Sarah Auchterlonie’s expertise is consumer finance and banking. She presently sits on the Colorado Banking Board and was previously an attorney with the U.S. Department of Treasury’s Office of Thrift Supervision (OTS), as well as an acting deputy enforcement director with the Bureau of Consumer Financial Protection’s (CFPB) Office of Enforcement. Recently, Sarah co-authored the legal treatise, Consumer Finance Law and Compliance. She provides expert witness testimony on consumer finance regulatory issues and represents clients in regulatory proceedings and civil lawsuits.
Sarah along with a team of intellectual property, employment and corporate attorneys are responsible for the licensing, start-up or acquisition of dozens of financial technology business lines, including mortgage lenders, alternative financing, online lending, debt repayment, credit repair and cryptocurrencies.
As one of the few private practice attorneys in the nation with her combination of banking and consumer protection experience, Sarah represents companies in government investigations by state attorneys generals, the CFPB, state financial services departments and the Federal Trade Commission (FTC). In consumer injury matters and contract disputes involving consumer finance products and services, Sarah’s knowledge of financial regulations makes her a formidable litigator and gifted issue-spotter. She lends that knowledge to several American Indian tribal governments as they build and expand their consumer financial protection regulation, supervision and enforcement agencies.
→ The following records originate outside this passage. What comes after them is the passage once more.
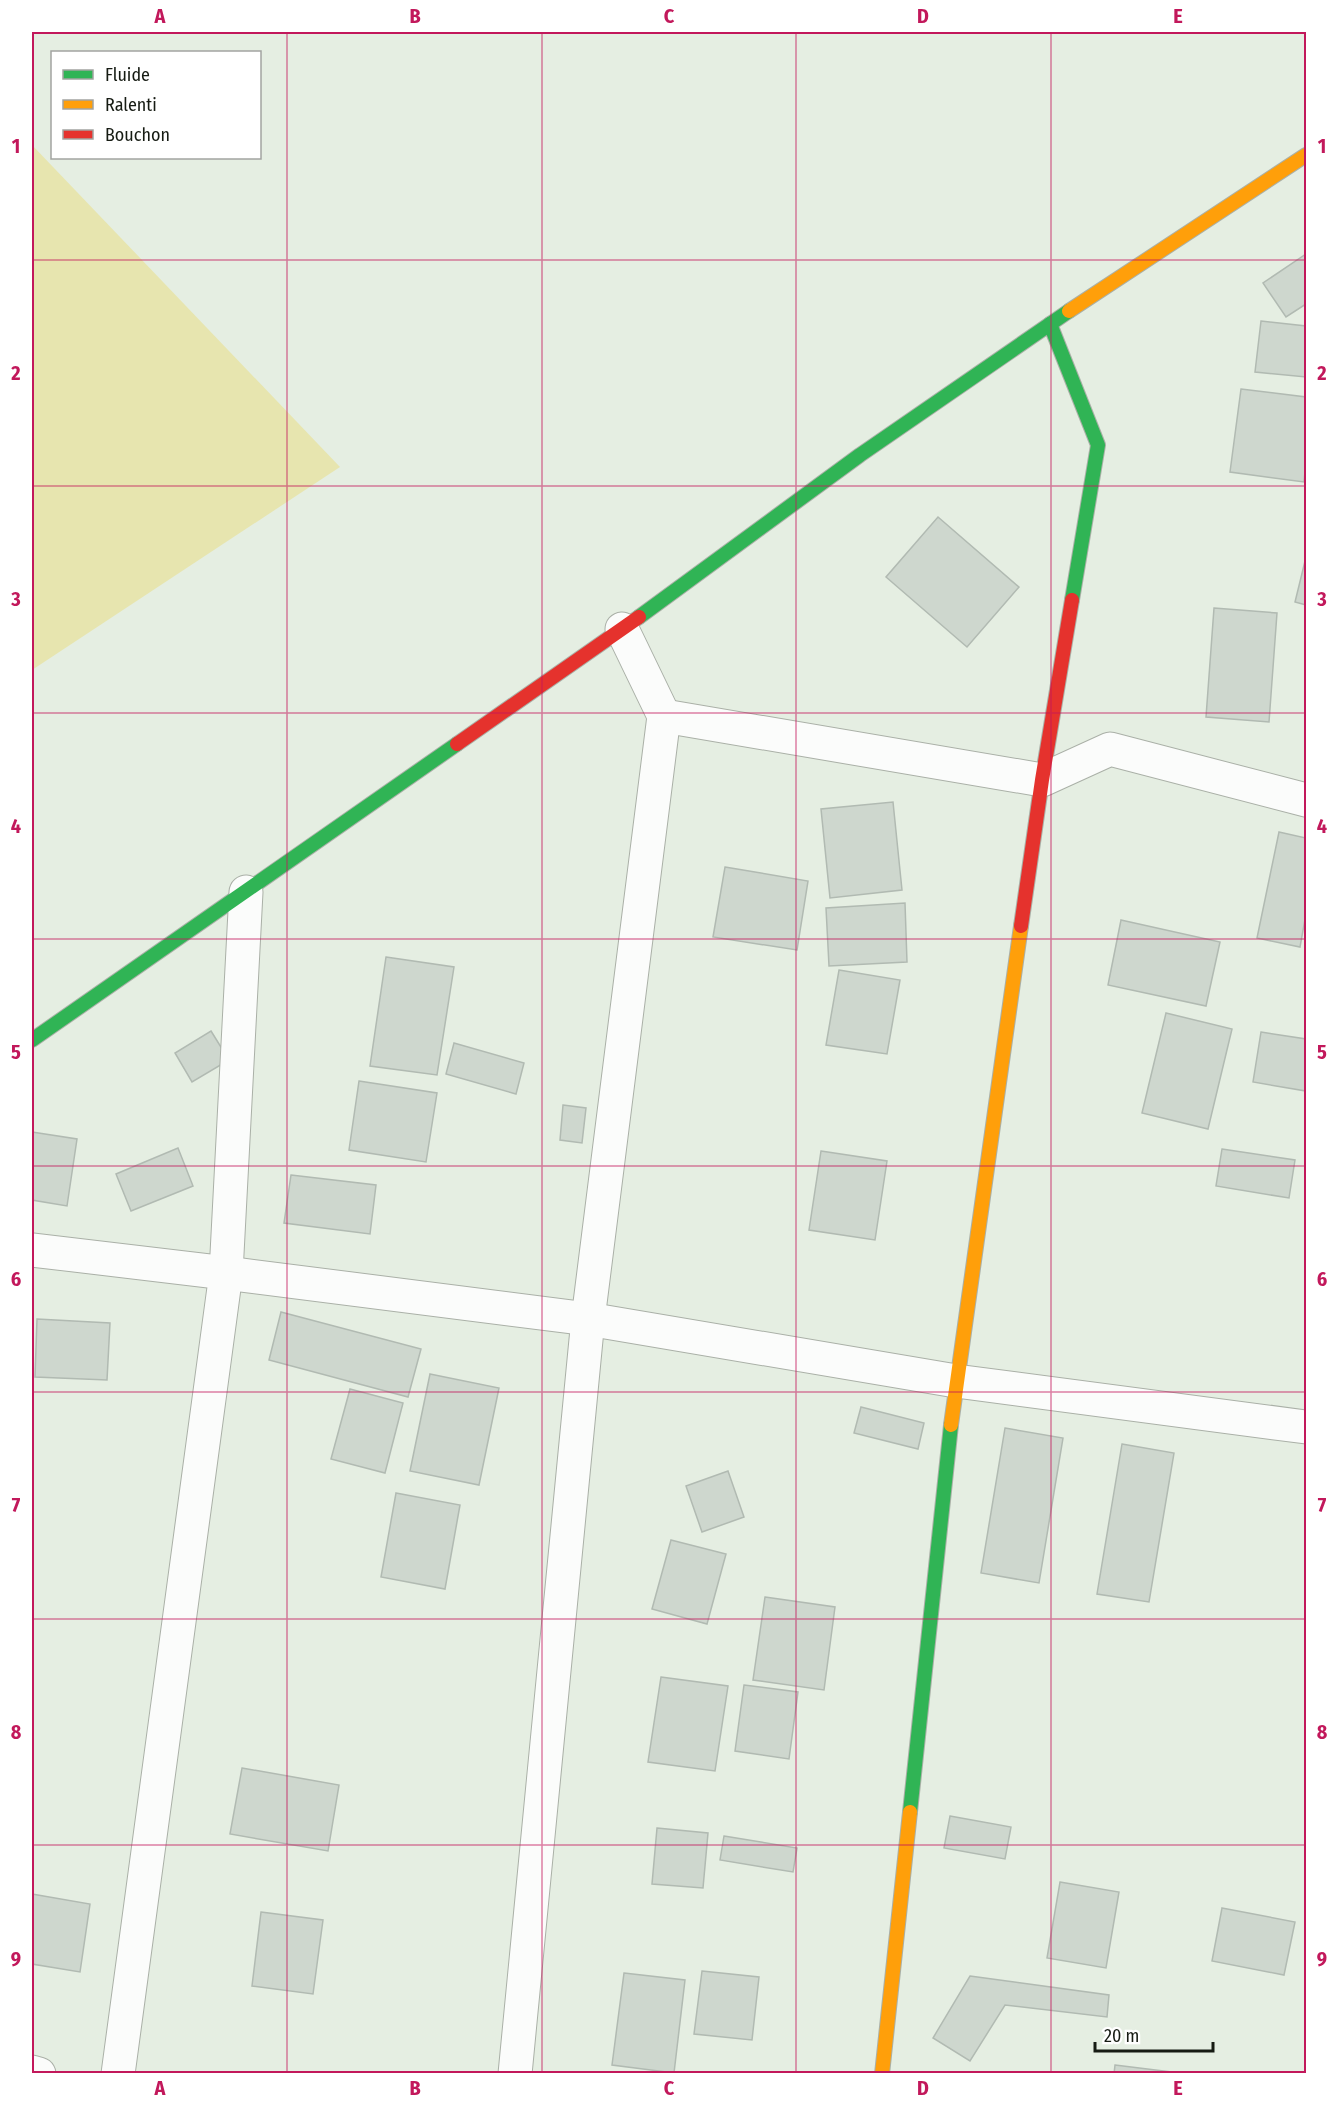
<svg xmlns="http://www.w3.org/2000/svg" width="1338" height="2105" font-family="'Fira Sans Condensed',sans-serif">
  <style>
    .green { fill: #e7e5af }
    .building { fill: #ced7ce; stroke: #b1bab2; stroke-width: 1.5 }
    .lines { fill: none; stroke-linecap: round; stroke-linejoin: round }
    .street-casing { stroke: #aab0a7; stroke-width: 35 }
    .fast-casing { stroke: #aab0a7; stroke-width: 16 }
    .slow-casing { stroke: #aab0a7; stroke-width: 16 }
    .jam-casing { stroke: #aab0a7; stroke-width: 16 }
    .street { stroke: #fbfcfb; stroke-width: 33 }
    .fast { stroke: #30b455; stroke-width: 14 }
    .slow { stroke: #ff9f0a; stroke-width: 14 }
    .jam { stroke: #e5322d; stroke-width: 14 }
    .grid { fill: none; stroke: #c2185b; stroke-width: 1.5; stroke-opacity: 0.55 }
    .neatline { fill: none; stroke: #c2185b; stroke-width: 2 }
    .grid-label { font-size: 20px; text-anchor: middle; font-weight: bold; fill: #c2185b }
  </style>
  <rect width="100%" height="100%" fill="#e5eee2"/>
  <!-- green -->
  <polygon class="green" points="32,145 340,467 32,670"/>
  <!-- building -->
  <g class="building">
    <polygon points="1306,254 1306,304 1286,317 1263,283"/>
    <polygon points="1261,321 1306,326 1306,377 1255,372"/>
    <polygon points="1241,389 1306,397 1306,461 1304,482 1230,472"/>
    <polygon points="938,517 1019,587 967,647 886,577"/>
    <polygon points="1306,557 1306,605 1295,602"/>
    <polygon points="1214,608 1277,613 1269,722 1206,717"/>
    <polygon points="893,802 902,890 830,898 821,809"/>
    <polygon points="1279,832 1306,838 1306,914 1300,947 1257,938"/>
    <polygon points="725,867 808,881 797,950 713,937"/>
    <polygon points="905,903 907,962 829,966 826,908"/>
    <polygon points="1121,920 1220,942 1206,1006 1108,985"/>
    <polygon points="386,957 454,967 437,1075 370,1066"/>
    <polygon points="839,970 900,980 887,1054 826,1045"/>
    <polygon points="1166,1013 1232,1029 1208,1129 1142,1113"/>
    <polygon points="211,1031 229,1060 192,1082 175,1053"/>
    <polygon points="1261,1032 1306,1039 1306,1091 1253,1082"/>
    <polygon points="454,1043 524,1063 516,1094 446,1074"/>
    <polygon points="359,1081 437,1093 426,1162 349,1150"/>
    <polygon points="563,1105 586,1108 582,1143 560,1140"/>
    <polygon points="32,1132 77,1139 67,1206 32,1200"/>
    <polygon points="178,1148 193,1186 131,1211 116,1174"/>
    <polygon points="1222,1149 1295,1160 1289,1198 1216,1186"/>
    <polygon points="821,1151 887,1161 875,1240 809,1230"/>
    <polygon points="291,1175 376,1185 370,1234 284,1223"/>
    <polygon points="281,1312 421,1349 408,1397 269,1360"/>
    <polygon points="37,1319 110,1323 107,1380 35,1377"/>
    <polygon points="430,1374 499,1388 479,1485 410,1471"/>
    <polygon points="350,1389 403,1403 385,1473 331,1459"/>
    <polygon points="861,1407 924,1423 918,1449 854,1433"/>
    <polygon points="1005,1428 1063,1438 1039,1583 981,1573"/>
    <polygon points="1122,1444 1174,1453 1149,1602 1097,1594"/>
    <polygon points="728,1471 744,1517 702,1532 686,1486"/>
    <polygon points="396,1493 460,1505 445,1589 381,1577"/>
    <polygon points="671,1540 726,1554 707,1624 652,1609"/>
    <polygon points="765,1597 835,1607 824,1690 753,1680"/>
    <polygon points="661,1677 728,1686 715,1771 648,1762"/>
    <polygon points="744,1685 798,1692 789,1759 735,1751"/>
    <polygon points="242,1768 339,1785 328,1851 230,1834"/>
    <polygon points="950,1816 1011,1827 1005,1859 944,1848"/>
    <polygon points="657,1828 708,1833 703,1888 652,1884"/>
    <polygon points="724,1836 797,1848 793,1872 720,1860"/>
    <polygon points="1060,1882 1119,1892 1106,1968 1047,1958"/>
    <polygon points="32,1894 90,1904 80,1972 32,1964"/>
    <polygon points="1222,1908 1295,1922 1284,1975 1212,1961"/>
    <polygon points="261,1912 323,1920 313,1994 252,1986"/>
    <polygon points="702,1971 759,1977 752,2040 694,2034"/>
    <polygon points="624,1973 685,1980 674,2073 612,2065"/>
    <polygon points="970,1976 1109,1995 1107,2017 1005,2005 970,2061 933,2038"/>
    <polygon points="1115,2065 1188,2074 1114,2074"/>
  </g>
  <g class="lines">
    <defs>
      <g id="street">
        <polyline points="664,716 1042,780 1110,749 1306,800"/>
        <polyline points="32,1250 226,1273 588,1319 956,1381 1306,1427"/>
        <polyline points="32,2072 39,2074"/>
        <polyline points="118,2074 226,1273 246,892"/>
        <polyline points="515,2074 588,1319 664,716 622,629"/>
      </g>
      <g id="fast">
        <polyline points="1050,324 1098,445 1072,600"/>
        <polyline points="639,617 860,455 1069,311"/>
        <polyline points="32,1040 457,744"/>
        <polyline points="910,1812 951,1425"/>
      </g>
      <g id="slow">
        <polyline points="1069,311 1306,155"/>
        <polyline points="951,1425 1021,926"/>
        <polyline points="882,2074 910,1812"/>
      </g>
      <g id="jam">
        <polyline points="457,744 639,617"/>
        <polyline points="1021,926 1042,780 1072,600"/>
      </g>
    </defs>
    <!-- street casing -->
    <use href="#street" class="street-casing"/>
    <!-- fast casing -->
    <use href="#fast" class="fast-casing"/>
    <!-- slow casing -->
    <use href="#slow" class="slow-casing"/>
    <!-- jam casing -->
    <use href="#jam" class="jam-casing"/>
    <!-- street -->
    <use href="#street" class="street"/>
    <!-- fast -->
    <use href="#fast" class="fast"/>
    <!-- slow -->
    <use href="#slow" class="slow"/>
    <!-- jam -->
    <use href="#jam" class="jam"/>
  </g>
  <!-- grid -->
  <path class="grid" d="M 287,32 L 287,2074M 542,32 L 542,2074M 796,32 L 796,2074M 1051,32 L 1051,2074M 32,260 L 1306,260M 32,486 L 1306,486M 32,713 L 1306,713M 32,939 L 1306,939M 32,1166 L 1306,1166M 32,1392 L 1306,1392M 32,1619 L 1306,1619M 32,1845 L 1306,1845"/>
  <!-- border -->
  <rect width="1338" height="2105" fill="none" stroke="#ffffff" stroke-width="66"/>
  <!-- legend -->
  <rect x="51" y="51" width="210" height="108" fill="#ffffff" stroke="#a2a4a1" stroke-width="1.5"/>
  <rect x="63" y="70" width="30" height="9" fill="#30b455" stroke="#a2a4a1" stroke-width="1.5"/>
  <text x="105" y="81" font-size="18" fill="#161b13">Fluide</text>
  <rect x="63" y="100" width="30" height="9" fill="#ff9f0a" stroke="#a2a4a1" stroke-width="1.5"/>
  <text x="105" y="111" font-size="18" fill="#161b13">Ralenti</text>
  <rect x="63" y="130" width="30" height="9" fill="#e5322d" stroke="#a2a4a1" stroke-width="1.5"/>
  <text x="105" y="141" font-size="18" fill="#161b13">Bouchon</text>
  <!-- scale -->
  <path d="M1095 2042v9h118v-9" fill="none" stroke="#161b13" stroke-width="3"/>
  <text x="1104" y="2042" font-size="18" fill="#161b13" stroke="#ffffff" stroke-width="4.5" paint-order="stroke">20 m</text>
  <rect x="33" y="33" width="1272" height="2039" class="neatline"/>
  <g class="grid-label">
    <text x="160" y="23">A</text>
    <text x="415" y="23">B</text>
    <text x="669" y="23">C</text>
    <text x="923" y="23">D</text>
    <text x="1178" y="23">E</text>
    <text x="16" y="153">1</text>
    <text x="1322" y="153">1</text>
    <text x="16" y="380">2</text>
    <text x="1322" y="380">2</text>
    <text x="16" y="606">3</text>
    <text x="1322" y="606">3</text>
    <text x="16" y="833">4</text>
    <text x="1322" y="833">4</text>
    <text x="16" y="1059">5</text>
    <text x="1322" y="1059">5</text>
    <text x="16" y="1286">6</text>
    <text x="1322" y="1286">6</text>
    <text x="16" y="1512">7</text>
    <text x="1322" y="1512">7</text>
    <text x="16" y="1739">8</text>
    <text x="1322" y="1739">8</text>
    <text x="16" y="1966">9</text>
    <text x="1322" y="1966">9</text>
    <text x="160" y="2095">A</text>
    <text x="415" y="2095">B</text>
    <text x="669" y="2095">C</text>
    <text x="923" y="2095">D</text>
    <text x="1178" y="2095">E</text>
  </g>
</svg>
Sarah’s notable work includes handling the CFPB's first administrative proceeding and appeal to the bureau director, In the Matter of PHH Corp., as well as ECOA settlements with mortgage lenders, FCRA investigations of lenders and credit reporting agencies, and FDCPA matters with debt collection firms.
Sarah’ s compliance expertise includes most aspects of secured and unsecured consumer finance origination (TILA and ECOA); the Colorado Uniform Consumer Credit Code (UCCC); mortgages and mortgage servicing (TRID); electronic payments (EFTA, NACHA and PCI); financial information privacy and reporting (GLBA and FCRA); debt collection (FDCPA); real estate settlement procedures act (RESPA); payday, auto-title and small-dollar installment lending (UCCC and Tribal Law); multiple CFPB, FTC and Federal Reserve regulations (e.g., Reg. B, Reg. E, Reg. X, Reg. Z); unfair, deceptive and abusive acts and practices (UDAAP); Bank Secrecy Act/Anti-Money Laundering Act (BSA/AML); releasing confidential supervisory information (CSI); the Freedom of Information Act and state sunshine laws (FOIA and CORA); investigations of bank employee conduct (IAPs); brokered deposits and bank liquidity issues (FDIC Act); acquiring money transmission licenses (MTL); and investigations arising from the financial crisis.
Prior to government service, Sarah was a regulatory litigation associate in the Washington, D.C. office of Weil, Gotshal & Manges, LLP where she worked on finance and antitrust matters.